A Covid-19 learning
By Nathalie Garçon, CEO/CSO BIOASTER
The current crisis reminds us today of the absolute and universal need to prepare in advance for such epidemics, which no one can guarantee will never happen again.
History has also shown that it can be difficult to predict, as soon as a new pathogen emerges, the extent of its health impact on the world’s population.The collective response to such threats is measured by speed of action, agility, resilience and our ability to move quickly and efficiently from the idea to the diagnosis for everyone, vaccine for all and treatments for those affected.
Academic research provides avenues of work for which it is necessary and will be necessary to implement technological innovations to make scientific discoveries rapidly industrializable.
Global health approach – human and animal health – to fight, contain and treat epidemics requires a proactive approach of technological solutions adapted to the emergency and sized to the real need, allowing rapid deployment and care to a global world.
This conviction defined my professional, academic and industrial life through the development of many vaccines, and also through BIOASTER, Foundation for Scientific Cooperation, designed to respond to these new problems, contributing to industrial efforts to allow the emergence of new solutions for everyone.
We have organized ourselves, as to, in the coming weeks and months to come, our unique model of collaboration, our experts, resources, infrastructures, laboratories and innovative technologies contribute via collaborative or internal projects to attenuate the wave that strikes us today, and control the next one.
We are ready and determined that such unpredictable crises can be controlled, limited and prevented through new prophylactic, diagnostic, therapeutic and vaccine tools and solutions capitalizing on academic research, technological innovation, partnership with businesses, but above all, by the desire to innovate, together.
Nathalie Garçon
Nathalie Garçon, PharmD, PhD,
Previously, Nathalie Garçon was Vice President and Head of Global Adjuvant Centre for Vaccine Development at GSK Biologicals.

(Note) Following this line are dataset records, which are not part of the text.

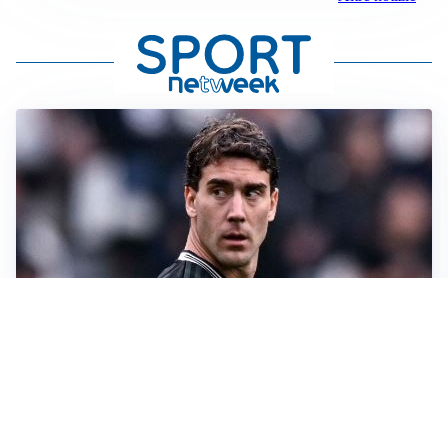
LA SVOLTA
Il Besiktas conferma: “Stiamo lavorando e parlando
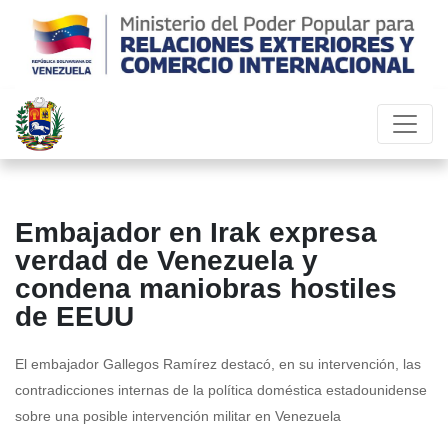
Embajador en Irak expresa
verdad de Venezuela y
condena maniobras hostiles
de EEUU
El embajador Gallegos Ramírez destacó, en su intervención, las
contradicciones internas de la política doméstica estadounidense
sobre una posible intervención militar en Venezuela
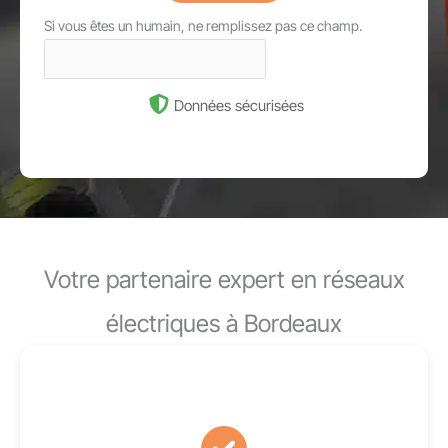
Si vous êtes un humain, ne remplissez pas ce champ.
Données sécurisées
Votre partenaire expert en réseaux
électriques à Bordeaux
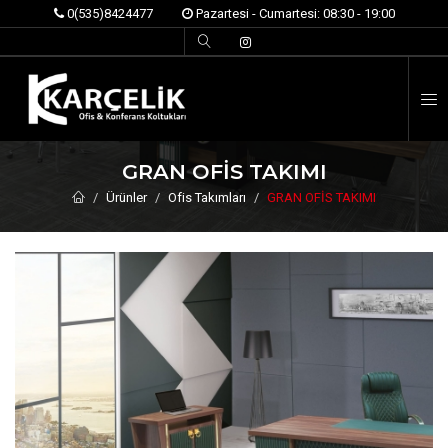
0(535)8424477
Pazartesi - Cumartesi: 08:30 - 19:00
İ
GRAN OFİS TAKIMI
Ürünler
Ofis Takımları
GRAN OFİS TAKIMI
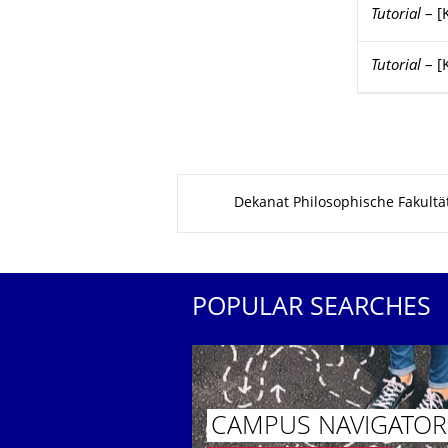
Tutorial
–
[
Tutorial
–
[
About this page
Dekanat Philosophische Fakultä
POPULAR SEARCHES
CAMPUS NAVIGATOR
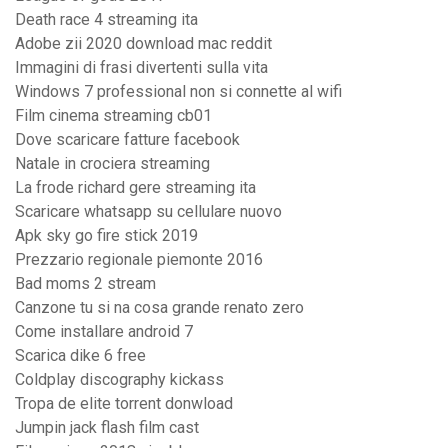
Death race 4 streaming ita
Adobe zii 2020 download mac reddit
Immagini di frasi divertenti sulla vita
Windows 7 professional non si connette al wifi
Film cinema streaming cb01
Dove scaricare fatture facebook
Natale in crociera streaming
La frode richard gere streaming ita
Scaricare whatsapp su cellulare nuovo
Apk sky go fire stick 2019
Prezzario regionale piemonte 2016
Bad moms 2 stream
Canzone tu si na cosa grande renato zero
Come installare android 7
Scarica dike 6 free
Coldplay discography kickass
Tropa de elite torrent donwload
Jumpin jack flash film cast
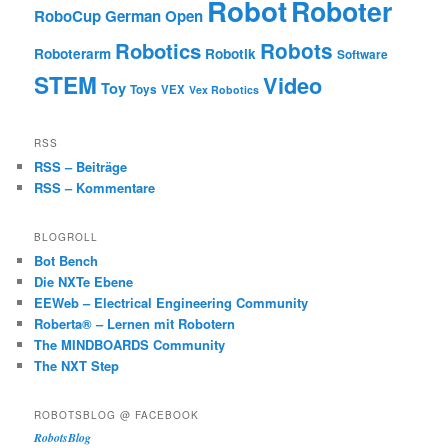
Robot
Roboter
RoboCup German Open
Robotics
Robots
Roboterarm
Robotik
Software
STEM
Video
Toy
Toys
VEX
Vex Robotics
RSS
RSS – Beiträge
RSS – Kommentare
BLOGROLL
Bot Bench
Die NXTe Ebene
EEWeb – Electrical Engineering Community
Roberta® – Lernen mit Robotern
The MINDBOARDS Community
The NXT Step
ROBOTSBLOG @ FACEBOOK
RobotsBlog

Following the successful completion of two PhDs, one in biological pharmacy and the other in immunotoxicology and immunopharmacology, Dr Garçon moved to the UK for 1 year as a postdoctoral research fellow at the Royal Free Hospital in London, undertaking research on liposomes in vaccines.
She then moved to the USA where she spent 4 years at Baylor College of Medicine in Houston, Texas, first as a postdoctoral research fellow, then as assistant professor, working on vaccine delivery systems and immunopotentiators.

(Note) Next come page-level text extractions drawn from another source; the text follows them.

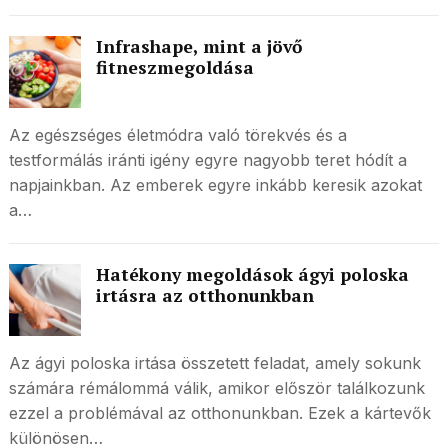
Infrashape, mint a jövő
fitneszmegoldása
Az egészséges életmódra való törekvés és a
testformálás iránti igény egyre nagyobb teret hódít a
napjainkban. Az emberek egyre inkább keresik azokat
a…
Hatékony megoldások ágyi poloska
irtásra az otthonunkban
Az ágyi poloska irtása összetett feladat, amely sokunk
számára rémálommá válik, amikor először találkozunk
ezzel a problémával az otthonunkban. Ezek a kártevők
különösen…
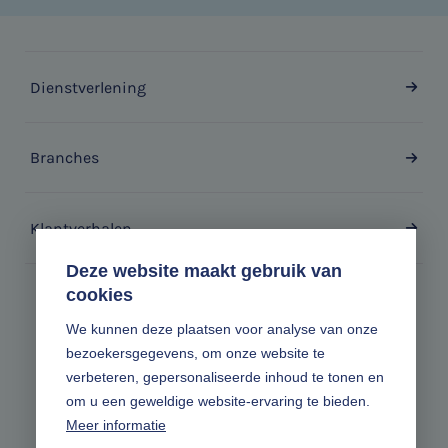
Dienstverlening
Branches
Klantverhalen
Deze website maakt gebruik van
cookies
Zonder gedoe.
We kunnen deze plaatsen voor analyse van onze
bezoekersgegevens, om onze website te
Volg ons online
verbeteren, gepersonaliseerde inhoud te tonen en
om u een geweldige website-ervaring te bieden.
Meer informatie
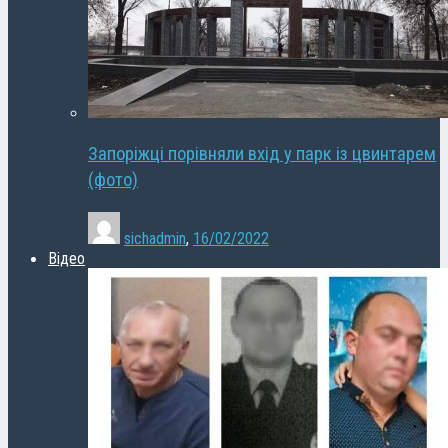
Запоріжці порівняли вхід у парк із цвинтарем
(фото)
sichadmin
,
16/02/2022
Відео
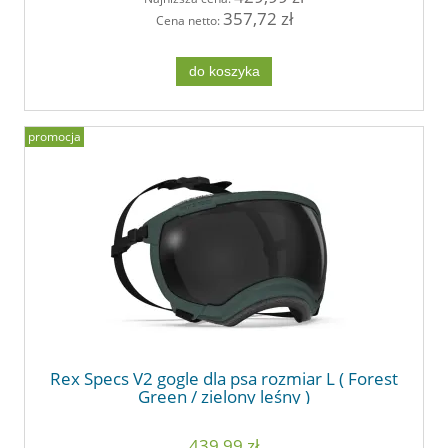
357,72 zł
Cena netto:
do koszyka
promocja
Rex Specs V2 gogle dla psa rozmiar L ( Forest
Green / zielony leśny )
439,99 zł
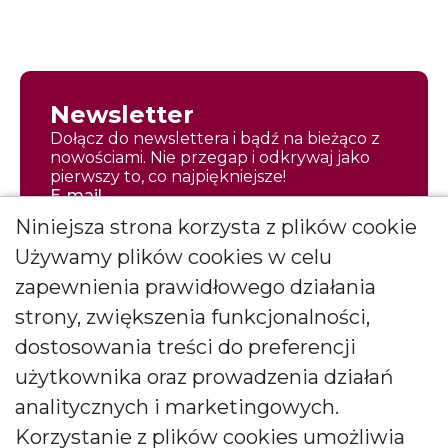
Newsletter
Dołącz do newslettera i bądź na bieżąco z
nowościami. Nie przegap i odkrywaj jako
pierwszy to, co najpiękniejsze!
E-mail
Niniejsza strona korzysta z plików cookie
Używamy plików cookies w celu
zapewnienia prawidłowego działania
strony, zwiększenia funkcjonalności,
Zapisz się
dostosowania treści do preferencji
Wyrażam zgodę na otrzymywanie
użytkownika oraz prowadzenia działań
*
newslettera
więcej
analitycznych i marketingowych.
Wyrażam zgodę na otrzymywanie drogą elektroniczną
Korzystanie z plików cookies umożliwia
informacji marketingowych (newslettera) od BARTEK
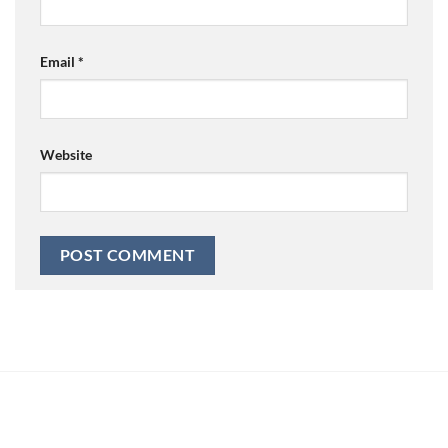
Email
*
Website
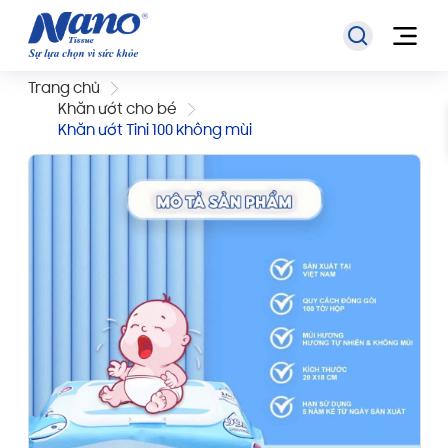
Trang chủ
Khăn ướt cho bé
Khăn ướt Tini 100 không mùi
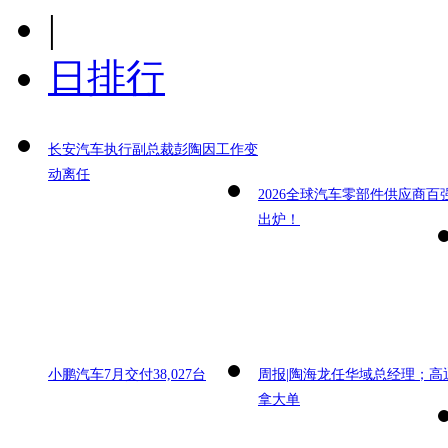
|
日排行
长安汽车执行副总裁彭陶因工作变
动离任
2026全球汽车零部件供应商百
出炉！
小鹏汽车7月交付38,027台
周报|陶海龙任华域总经理；高
拿大单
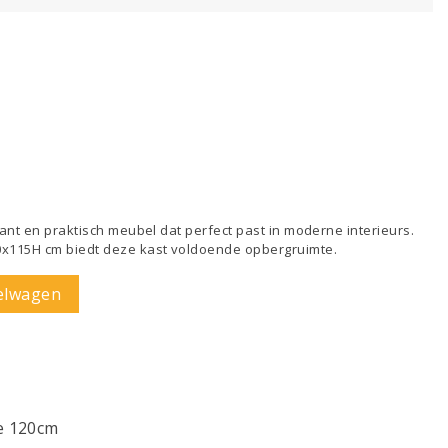
gant en praktisch meubel dat perfect past in moderne interieurs.
0x115H cm biedt deze kast voldoende opbergruimte.
elwagen
e 120cm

Dr Garçon joined SmithKline Beecham Biologicals now GlaxoSmithKline Biologicals in 1990, where she set up and led the vaccine adjuvant and formulation group. She moved from this position, to head of technologies, head of research, head of global research and north America RD; to her current position as head of the global adjuvants and delivery systems center for vaccines. She provides leadership within GSK Biologicals in the field of adjuvants, from discovery to registration and commercialisation of adjuvanted vaccines. Dr Garçon’s expertise in vaccinology extends from research to manufacturing, in particular immunology, adjuvant and formulation technologies, analytical methods, animal experimentation and toxicology/safety evaluation and testing. She has authored over 40 papers and book chapters, and holds more than 200 patents.
Dr Garçon is the 2014 S. Plotkin award for life time contribution in vaccines and vaccine technologies.